Every time someone chose visibility, and they were incentivized to choose visibility because visibility was the currency of the attention economy they were embedded in, they were also choosing  risk. The platform that gave them power gave their enemies information. There was no way to have one without the other.

What makes this story different from other gang conflict narratives is the scale at which it played out. And the degree to which it illustrated a new kind of urban warfare. One in which the  traditional logic of the streets had been colonized by the logic of content creation. In which status  was measured not just in who you had outlasted, but in who was watching you outlast them.

The boys from Parkway Gardens and St. Lawrence Avenue were not media strategists. They were not calculating their YouTube metrics when they posted their locations or their disses or their memorials. They were doing what people do when they are in pain and when the culture around them has given them a specific set of  tools.

 They were using the tools. The tools just happened to be extraordinarily powerful and extraordinarily indifferent to the cost. The mural of King Von is still on the wall in Parkway Gardens. So are the murals of OD and T Roy and the others who came before them and after them. On the STL EBT side,    the names of the dead are on walls, too.

Are in the songs that still circulate on streaming platforms. Are in the mouths of people who grew up breathing the same air as Tooka and Boss Trell and Gakirah Barnes.  The blocks are quieter now than they were in 2017 or 2018. Some of the buildings are different. Some of the people are gone. But the names remain.

Because names in these communities are not just memorials. They are arguments. They are the language through which the living continue a conversation with the dead.  And through which one side of a block war continues to speak to the other across a distance that was never really geographic to begin with.

FBG Duck’s mother stood outside the courthouse in January 2024 when the six men convicted of killing her son  received their verdicts. She had said after his death that she was tired of bearing children. The conviction was not a resurrection. It was not a son.  It was a verdict on a system that had been consuming boys from these blocks for more than a decade.
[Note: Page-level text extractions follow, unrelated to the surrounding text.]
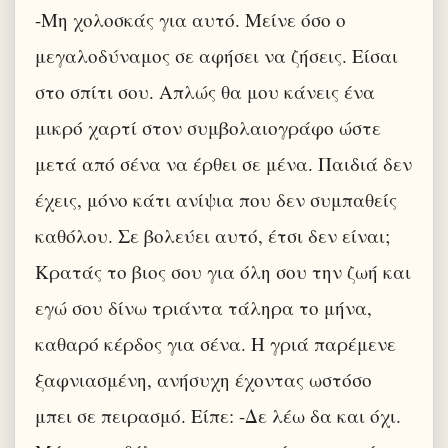
-Μη χολοσκάς για αυτό. Μείνε όσο ο
μεγαλοδύναμος σε αφήσει να ζήσεις. Είσαι
στο σπίτι σου. Απλώς θα μου κάνεις ένα
μικρό χαρτί στον συμβολαιογράφο ώστε
μετά από σένα να έρθει σε μένα. Παιδιά δεν
έχεις, μόνο κάτι ανίψια που δεν συμπαθείς
καθόλου. Σε βολεύει αυτό, έτσι δεν είναι;
Κρατάς το βιος σου για όλη σου την ζωή και
εγώ σου δίνω τριάντα τάληρα το μήνα,
καθαρό κέρδος για σένα. Η γριά παρέμενε
ξαφνιασμένη, ανήσυχη έχοντας ωστόσο
μπει σε πειρασμό. Είπε: -Δε λέω δα και όχι.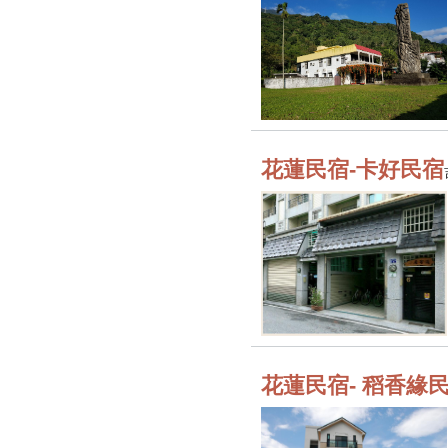
花蓮民宿-卡好民宿
花蓮民宿- 稻香緣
 Had consumed them at a bus stop in 2011 and at a hookah lounge in Atlanta in 2020 and on a high-end shopping street in 2020 while tourists ran for cover. The legal system had finally weighed in. Had said  formally and with the force of law that what had happened constituted organized crime. That the music and the social media and the public claiming of murders were not just cultural expression, but instruments of a criminal enterprise.
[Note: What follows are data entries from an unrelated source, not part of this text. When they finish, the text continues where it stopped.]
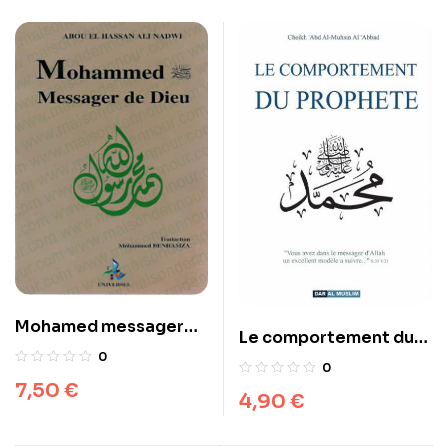
Mohamed messager
Le comportement du
de Dieu
0
Prophète
0
7,50
€
4,90
€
  But the criminal enterprise grew out of something that was not criminal in its origin. It grew out of abandoned housing and defunded schools. And a city that had drawn a boundary around certain neighborhoods and decided what happened inside them was  not its problem. It grew out of the split between David Barksdale and Larry Hoover in 1974.

And out of the decades of institutional failure that followed that split. And out of the specific geography of two sets of blocks on either side of South King Drive. Where young people who might have been friends ended  up being enemies. And it grew out of grief. Which is the least complicated thing in the whole story. Which is also the most powerful.
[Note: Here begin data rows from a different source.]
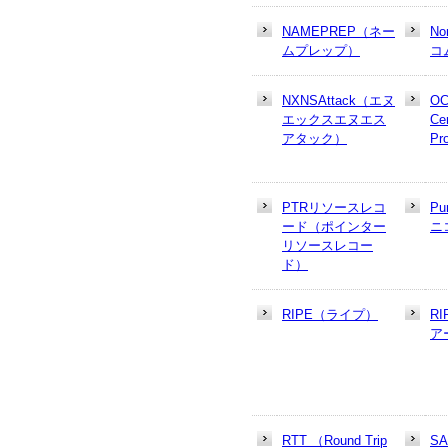
NAMEPREP（ネー
N
ムプレップ）
コ
NXNSAttack（エヌ
OC
エックスエヌエス
Cer
アタック）
Pr
PTRリソースレコ
Pu
ード（ポインター
ニ
リソースレコー
ド）
RIPE（ライプ）
R
ア
RTT （Round Trip
S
Two boys dead in 2011. Their names painted on walls. Their memory turned into the justification for a war that would run for a decade and produce dozens of dead and hundreds of shattered lives. In a federal racketeering case. In a mural in Parkway Gardens that people still come to light candles under when  the wind is cold and the sun goes down early.

Shondale Gregory waited for a bus in January of 2011. And the war that started at that bus stop is still, in the ways that matter most, not over.